Which led Louis to his great idea. He really didn’t want a powerful Bulgar state on his eastern border, and he really did want an Imperial title so he could lay the groundwork for a new succession system. So he decided to kill two birds with one stone. He would offer the Romans his large, well-trained, highly disciplined, experienced, and well-equipped army to crush the Bulgars, and in exchange his oldest son would marry a princess, and Louis would be crowned Augustus of the West.
He was talked down from this request by the bishop of Cologne, and instead asked to be crowned simply Emperor of the Franks. This was a lesser title, and would still leave him as a man with less prestige than the Emperor of the Romans, but it would still make the Frankish king the second most prestigious ruler in the world, so far as the Franks were concerned at least. This was acceptable, and messengers were sent to Constantinople.
You know what happened next. Justin accepted the proposal, Louis marched East, and the Bulgars were crushed. In doing so Louis led a Frankish army further East than any ruler would until Henry III marched a hundred thousand Franks, Normans, Goths, Saxons, Danes, Poles, and Bulgars to the walls of Constantinople itself in his great crusade in 1248. By then the Frankish Empire had risen, fallen, and there were but dreams of it one day rising again. For now when Louis departed the city he held an Imperial title, and began putting his real plan into action.

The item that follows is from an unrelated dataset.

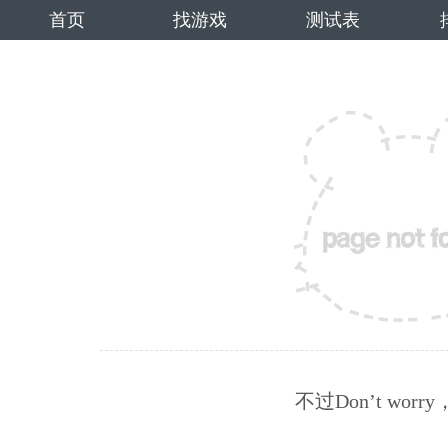
首页
找游戏
测试表
不过Don’t wo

That plan did not proceed perfectly, and a major revolt broke out inside Franci itself that required Louis to crush it personally. When he did so territories on the edges of his Empire also rebelled, and had to be put down as well. But when Louis died in 830 he successfully handed power over to his son Charles, who would proceed to squander much of his father’s power and effort. Charles had two sons, and he left most of the Empire to his oldest son, but left large partes of Aquitaine to his younger, leaving the main branch of the royal family holding most of their territory in the northeast. Charles would also move the capital officially to Aachen, where it would more or less remain until the present day, even as the Frankish Empire of old would break apart.
That’s for next century though. For now, in 850 the Franks ruled over the second most powerful state in Christendom, and were poised to be the major Western rival of the Romans for the next three hundred years. While armed conflict would be rare for the forseeable future, it really was inevitable.